ALBERTA – The provincial government has now approved COVID-19 testing for anyone symptomatic living in the Calgary zone.
Alberta’s Chief Medical Officer of Health Dr. Deena Hinshaw announced the additional changes in the testing criteria, during a press conference on April 8, to expand the testing to anyone showing COVID-19 symptoms and living in Calgary zone, which includes Canmore, Banff, Lake Louise and Exshaw.
“Although none of us needs a lab test to do the right thing, we are making some additional changes in our testing criteria to ensure we have as much information as possible,” Hinshaw said.
This now means anyone who has a cough, fever, runny nose or shortness of breath is now eligible for COVID-19 testing where it is available. In addition, the testing is being opened to essential service workers across the province that show the same symptoms and anyone in the province who had symptoms and lives with someone over 65 years old.
“I know people are anxious to resume their normal lives. My family is too,” Hinshaw said.

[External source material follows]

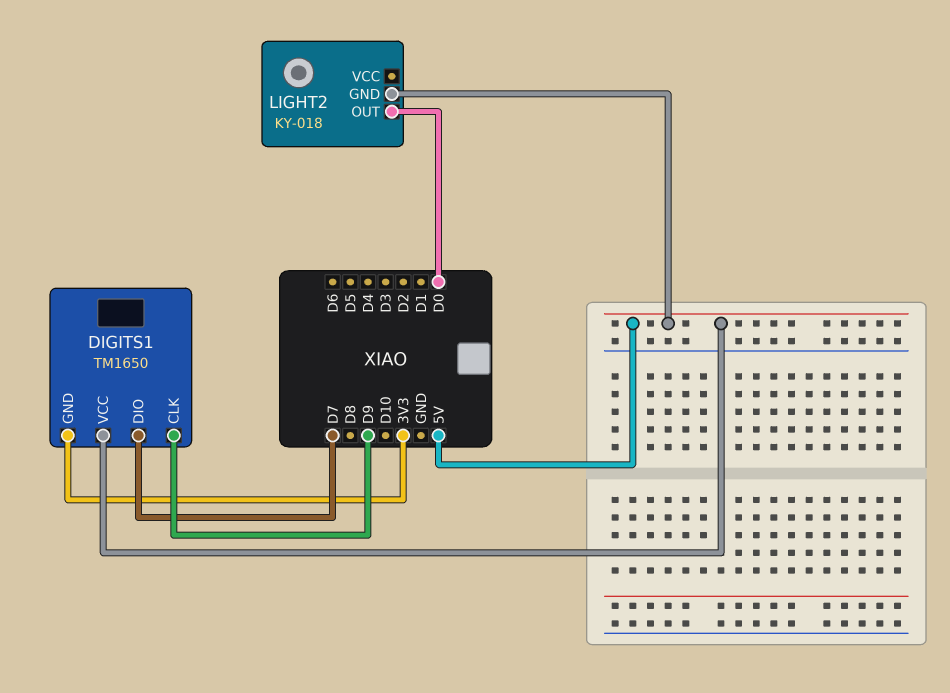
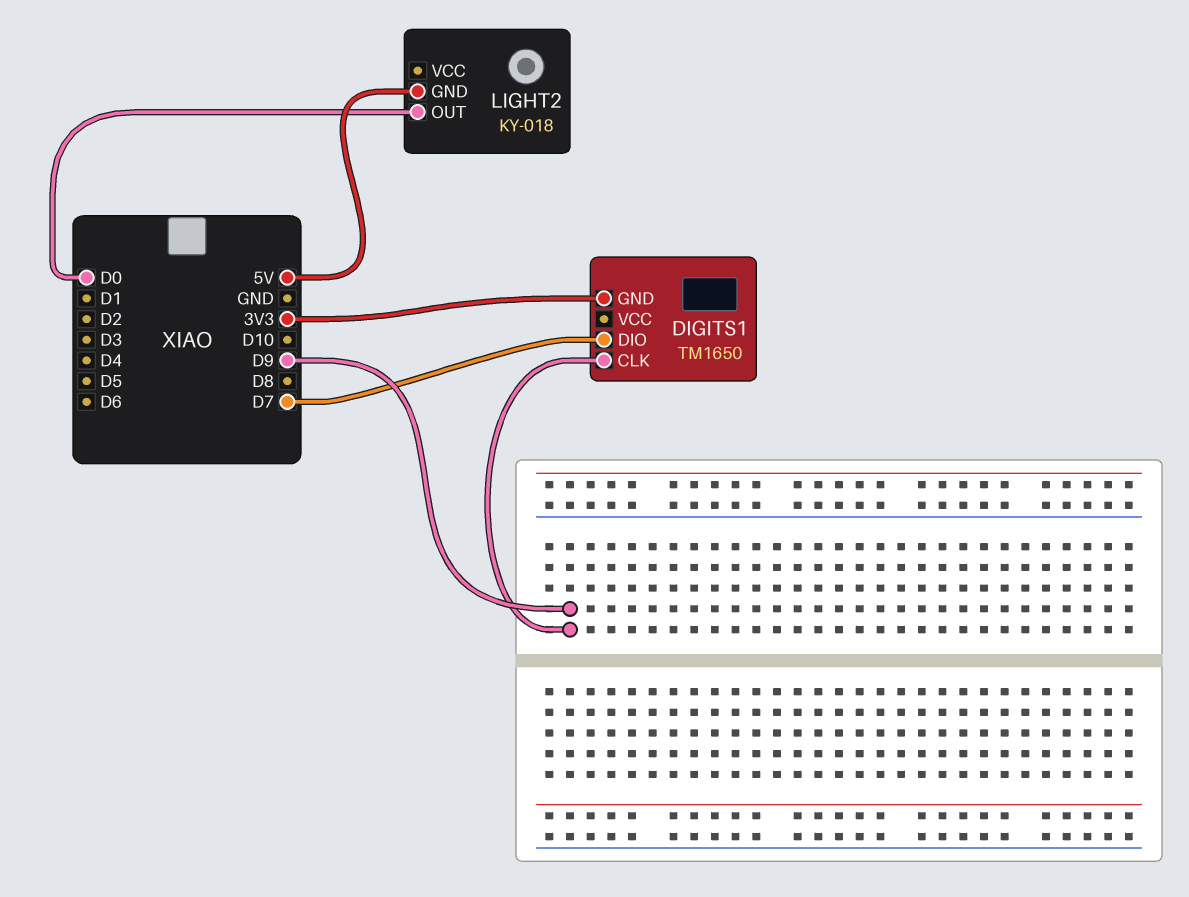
DIGITS1 pin VCC: 5V -> none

“As I’ve said before, this is our ‘new normal’ for right now. Each and every one of us must continue to do everything we can to prevent the spread of COVID-19. This is in our hands and we can do it together.”
The province had 1,451 positive COVID-19 cases with 32 deaths reported and 592 confirmed recovered cases, as of April 9. Officials suspect 192 cases are community-acquired.
Calgary has had the highest number of positive cases per zone with the Calgary zone accounting for 61 per cent of COVID-19 cases in the province.
As of April 9, the Bow Valley had 17 positive cases. In the Municipal District of Bighorn region, formerly known as the Canmore region, which includes Canmore and some MD hamlets, there were 14 positive cases – nine active and five recovered. The ID No. 9 region, formerly known as the Banff region, which included Banff and Lake Louise had three positive cases – all active.
Dr. Hinshaw also asked people who are currently ill to continue to stay at home for 10 days from the date of the symptom onset or until their symptoms resolve, whichever is longer.
The provincial government declared a state of public health emergency on March 17, putting in aggressive restrictions in the following weeks, including ordering non-essential businesses to close and limiting public gatherings to a maximum of 15 people.
Government officials have also asked Albertans to stay at home in the coming weeks with recently revealed projections showing two scenarios.
Alberta Premier Jason Kenney showcased a probable scenario and elevated scenario on April 8.
The probable scenario works of the assumption that for every identified case of COVID-19 in the province there are one or two more infected people that go undetected. This model shows a relative success in containing the spread of the virus.
The probable scenario predicts that the peak of the virus could occur in mid-May and would see a total of approximately 800,000 infections with between 400 and 3,100 deaths.
It was prudent to identify the increased risk of high rates of COVID-19, Kenney said, to help prepare for a potential worst-case scenario the health care system could face.
The elevated scenario would see about one million total infections and between 500 and 6,600 deaths. The peak of the elevated scenario would take place in early May.
"The coming days and weeks are critical. The cooperation of all Albertans is needed,” Hinshaw said.
“Each and every one of us must continue to do everything we can to prevent the spread of this virus – this is in our hands and we can do this together.”
The Calgary zone includes Airdrie, Banff, Black Diamond, Bragg Creek, Carstairs, Calgary, Canmore, Chestermere, Claresholm, Cochrane, Cremona, Crossfield, Didsbury, Eden Valley, Exshaw, High River, Gleichen, Lake Louise, Langdon, Longview, Morley, Nanton, Okotoks, Siksika Nation, Strathmore, Turner Valley and Vulcan.